O grande salto não está em medir, mas em interpretar o que os números significam dentro do ecossistema da empresa.

Do insight à estratégia

Transformar dado em insight é importante, mas o diferencial real está em convertê-lo em ação prática.

  • Operação: se 30% das chamadas tratam do mesmo tema, é hora de automatizar e liberar agentes para casos mais complexos.
  • Experiência do cliente: abandonos no pagamento indicam necessidade de repensar o checkout.
  • Modelo de negócio: clientes de alto valor podem inspirar planos diferenciados ou assinaturas sob medida.
  • Produto: padrões em tickets de suporte mostram onde ajustar ou criar novas funcionalidades.

Ou seja: dado sozinho não muda nada. O que transforma é a ação.

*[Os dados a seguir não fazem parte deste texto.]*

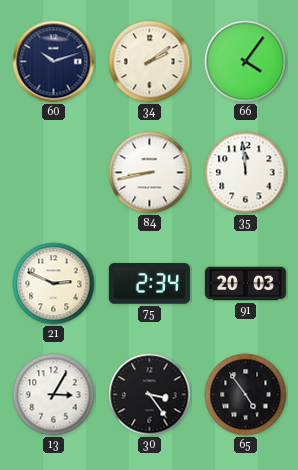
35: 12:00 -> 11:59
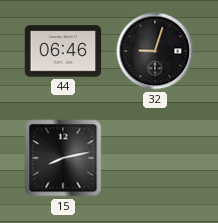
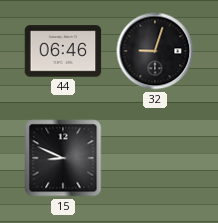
15: 8:13 -> 8:49
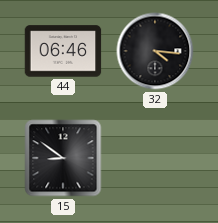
32: 9:03 -> 4:16
15: 8:49 -> 8:51
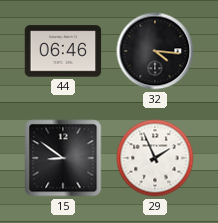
29: none -> 1:56
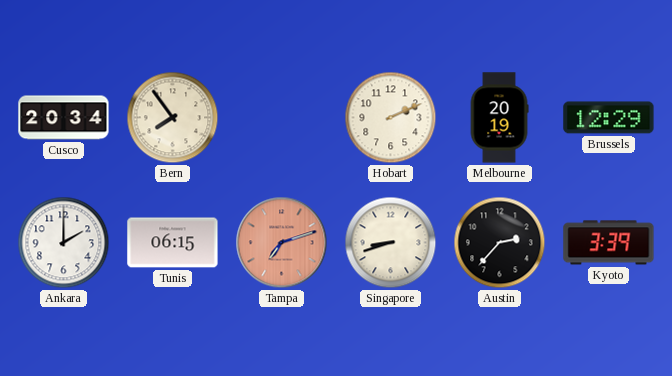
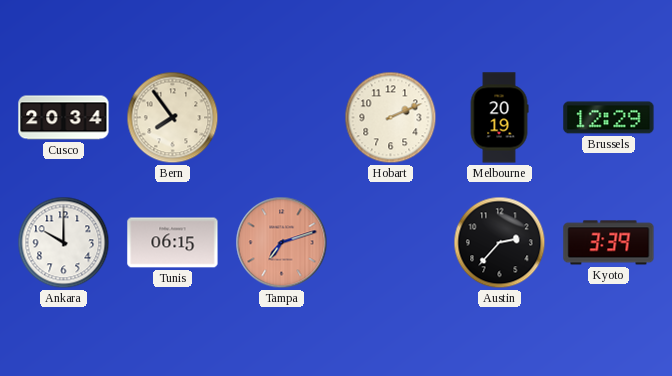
Ankara: 2:00 -> 10:00
Singapore: 8:42 -> none
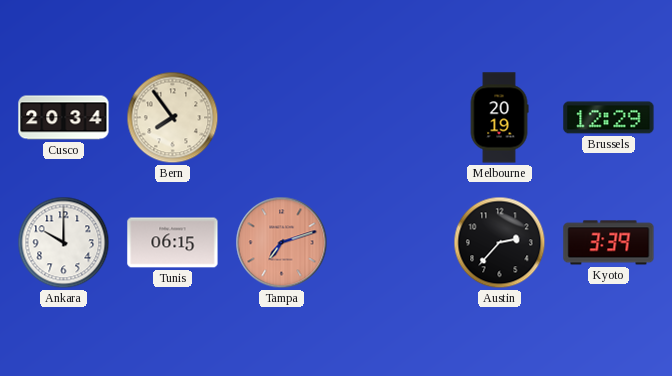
Hobart: 2:11 -> none
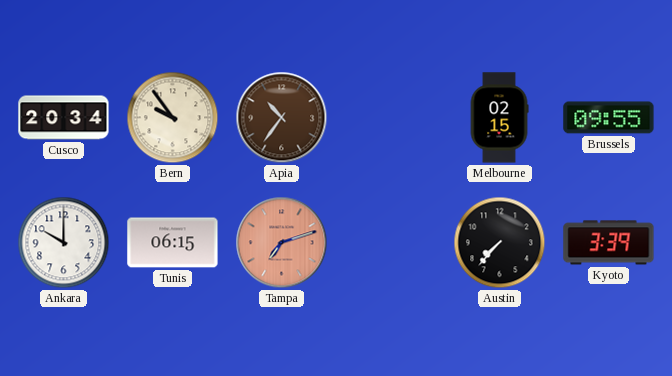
Bern: 7:54 -> 9:54
Apia: none -> 10:36
Melbourne: 20:19 -> 02:15
Brussels: 12:29 -> 09:55
Austin: 2:37 -> 7:37
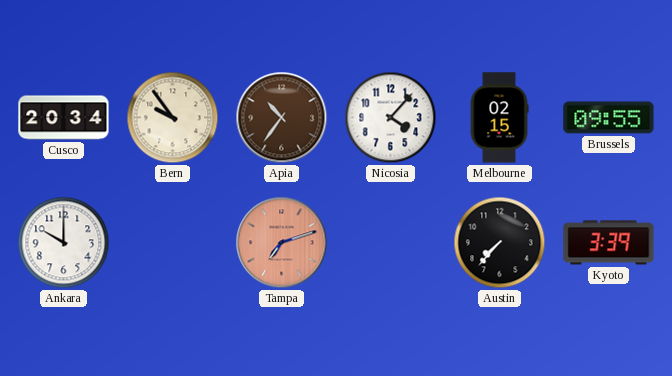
Nicosia: none -> 4:07
Tunis: 06:15 -> none
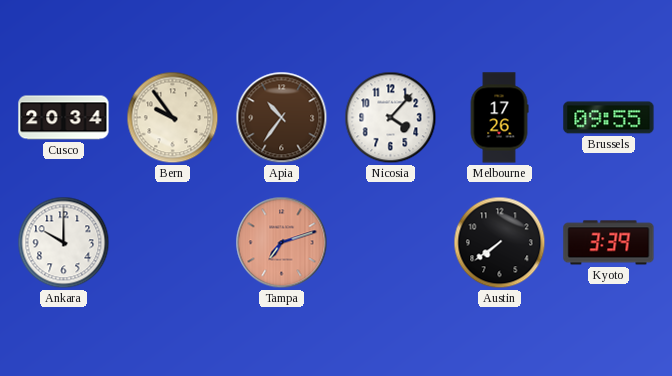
Melbourne: 02:15 -> 17:26
Austin: 7:37 -> 7:39
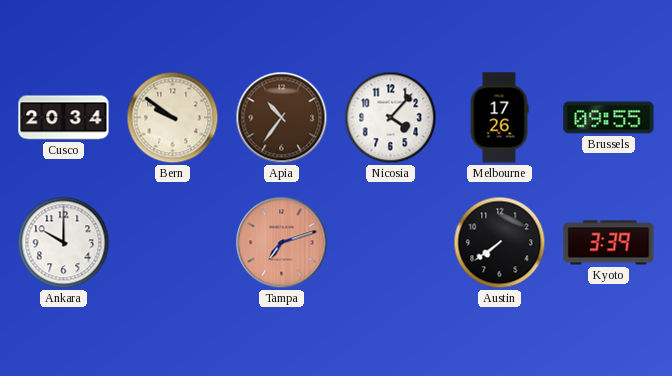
Bern: 9:54 -> 9:51
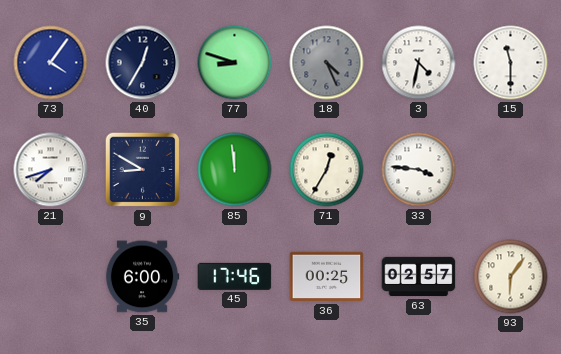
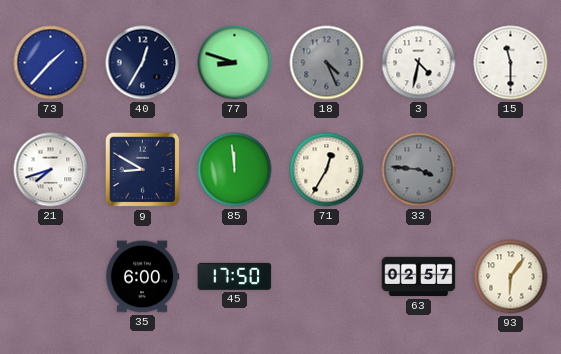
73: 4:06 -> 1:37
33 dial: white -> grey
45: 17:46 -> 17:50
36: 00:25 -> none
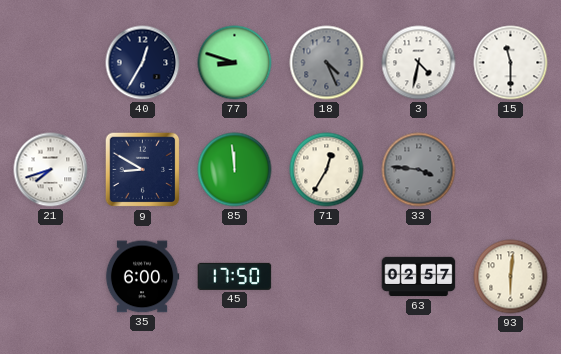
73: 1:37 -> none
93: 6:06 -> 6:01
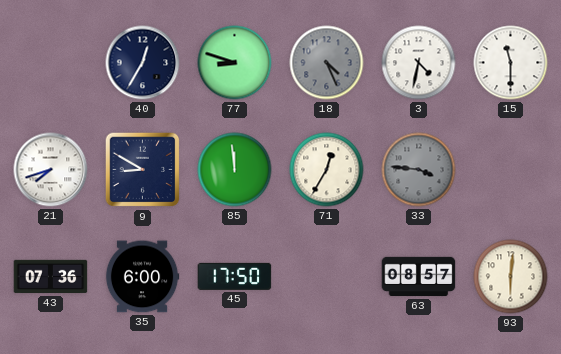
43: none -> 07:36
63: 02:57 -> 08:57
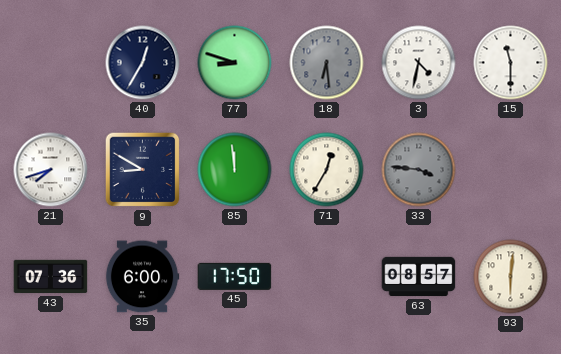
18: 4:26 -> 6:29
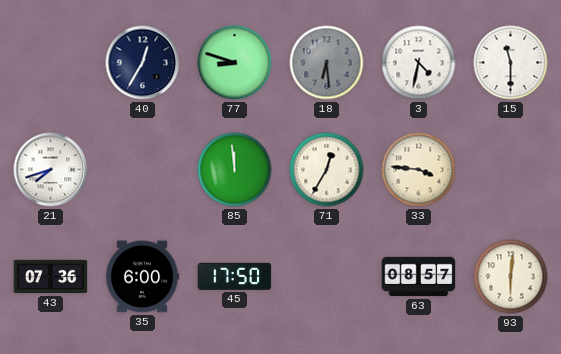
9: 8:50 -> none
33 dial: grey -> cream
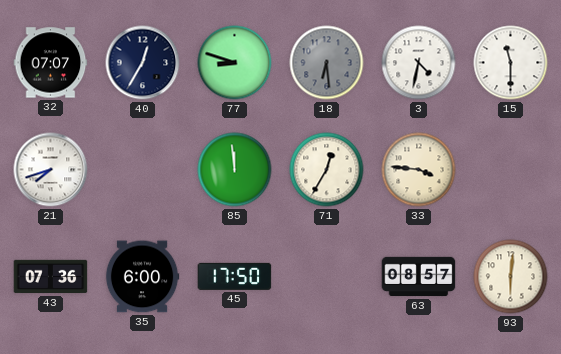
32: none -> 07:07
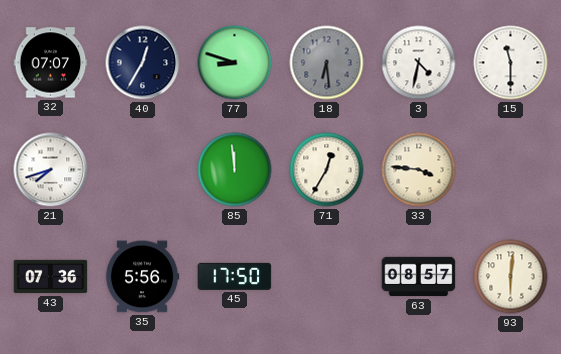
35: 6:00 -> 5:56
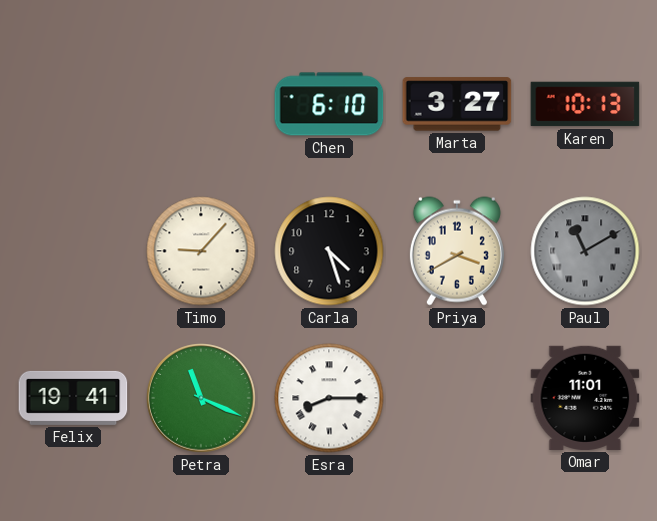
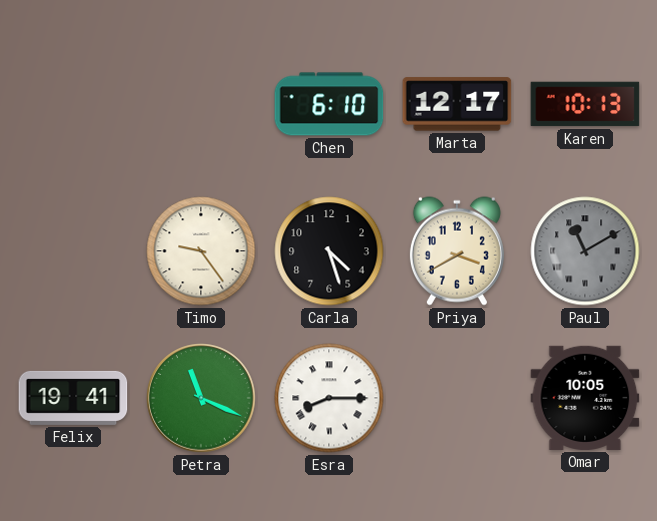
Marta: 3:27 -> 12:17
Timo: 9:07 -> 9:24
Omar: 11:01 -> 10:05
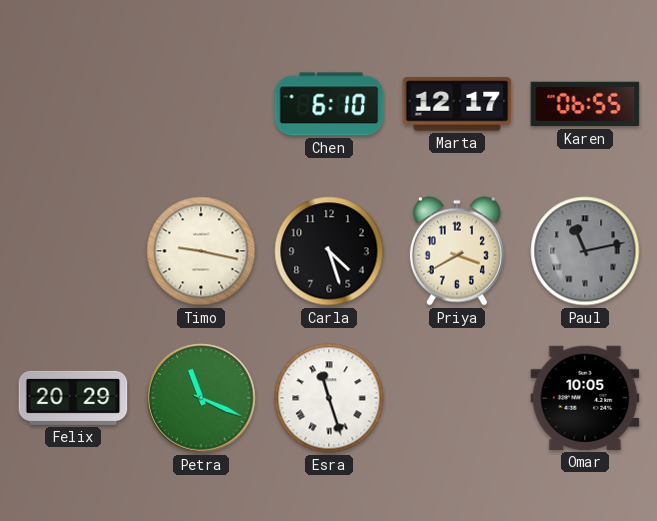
Karen: 10:13 -> 06:55
Timo: 9:24 -> 9:17
Paul: 11:10 -> 11:13
Felix: 19:41 -> 20:29
Esra: 8:15 -> 11:27
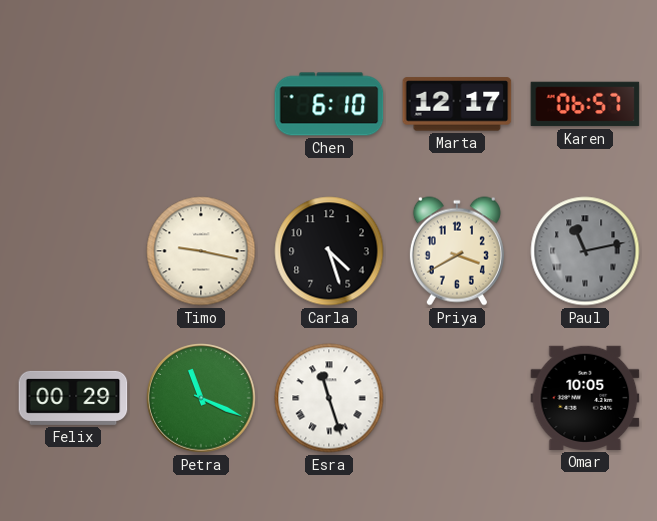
Karen: 06:55 -> 06:57
Felix: 20:29 -> 00:29
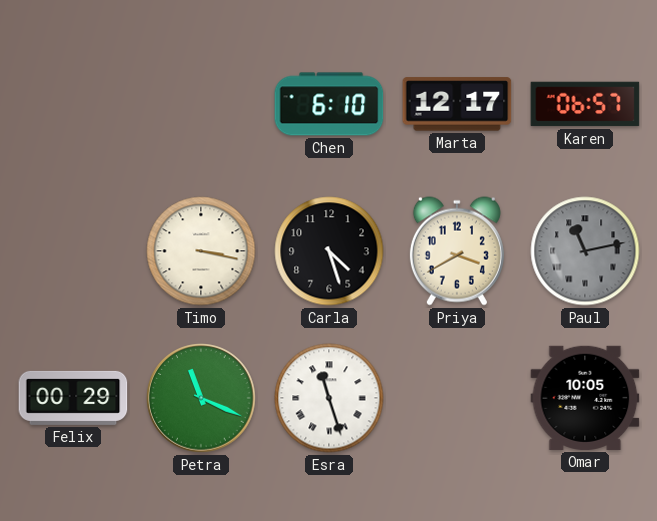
Timo: 9:17 -> 3:17
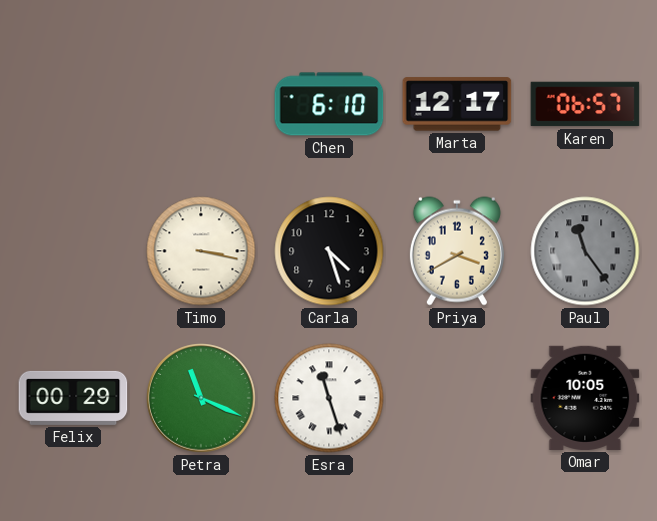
Paul: 11:13 -> 11:24
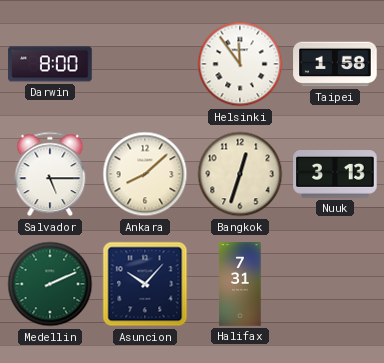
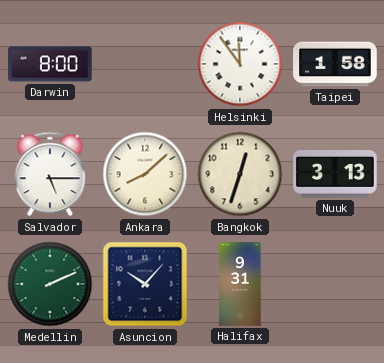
Halifax: 7:31 -> 9:31
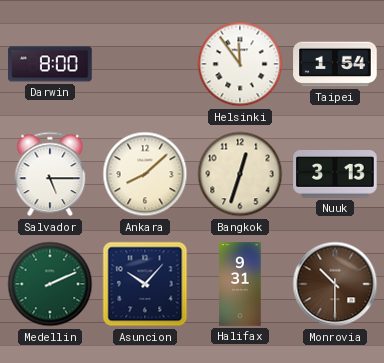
Taipei: 1:58 -> 1:54
Monrovia: none -> 10:30
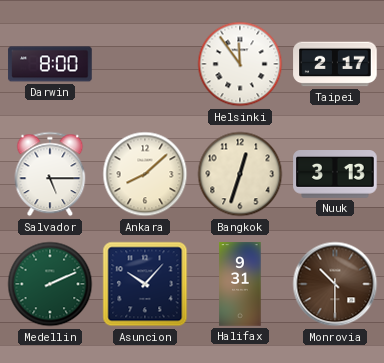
Taipei: 1:54 -> 2:17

Cultura de dados: mentalidade antes de tecnologia

Nenhuma estratégia se sustenta sem cultura de dados. Não basta investir em BI ou big data; é preciso mentalidade:

  • Informação acessível a quem decide.
  • Líderes que fazem as perguntas certas.
  • Velocidade na análise, porque dado atrasado é só histórico.
  • Espaço para testar e errar rápido.

É essa cultura que tira a empresa do ritual de relatórios e a leva a competir de forma estratégica.

Por que isso importa

Quando os dados guiam de verdade, custos caem sem perder experiência, tendências são antecipadas e respostas a crises ficam mais rápidas. A vantagem competitiva surge não de seguir o mercado, mas de enxergar antes e agir melhor.

No fim, dado não é só registro do passado, mas mapa do futuro. Quem sabe usá-lo com visão estratégica não acompanha o jogo, abre caminho à frente dele.

Autor

Wendell Maranhão

Gerente Global de Novos Negócios

FAQ

1. Dados sozinhos transformam uma empresa?
Não. O que gera transformação é a ação tomada a partir deles.

2. Qual é o maior erro das empresas em relação a dados?
Acreditar que volume importa mais do que relevância, criando excesso de métricas inúteis.

3. O que é indispensável para uma estratégia orientada a dados?
Uma cultura de dados forte, que combine acesso, mentalidade e velocidade.